Collected data entries:
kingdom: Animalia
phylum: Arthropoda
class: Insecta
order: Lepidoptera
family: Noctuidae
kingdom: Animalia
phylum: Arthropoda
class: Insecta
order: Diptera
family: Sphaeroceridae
--
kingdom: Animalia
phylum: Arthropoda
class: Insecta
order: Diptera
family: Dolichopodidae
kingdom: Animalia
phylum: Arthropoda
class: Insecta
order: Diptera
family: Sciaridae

Written request: Format everything in the listing above from the line containing "order: Lepidoptera" down to the line containing "family: Sphaeroceridae", both included, as a JSON list of strings with one string per line and any blank lines omitted.

Exercise solution:
[
  "order: Lepidoptera",
  "family: Noctuidae",
  "kingdom: Animalia",
  "phylum: Arthropoda",
  "class: Insecta",
  "order: Diptera",
  "family: Sphaeroceridae"
]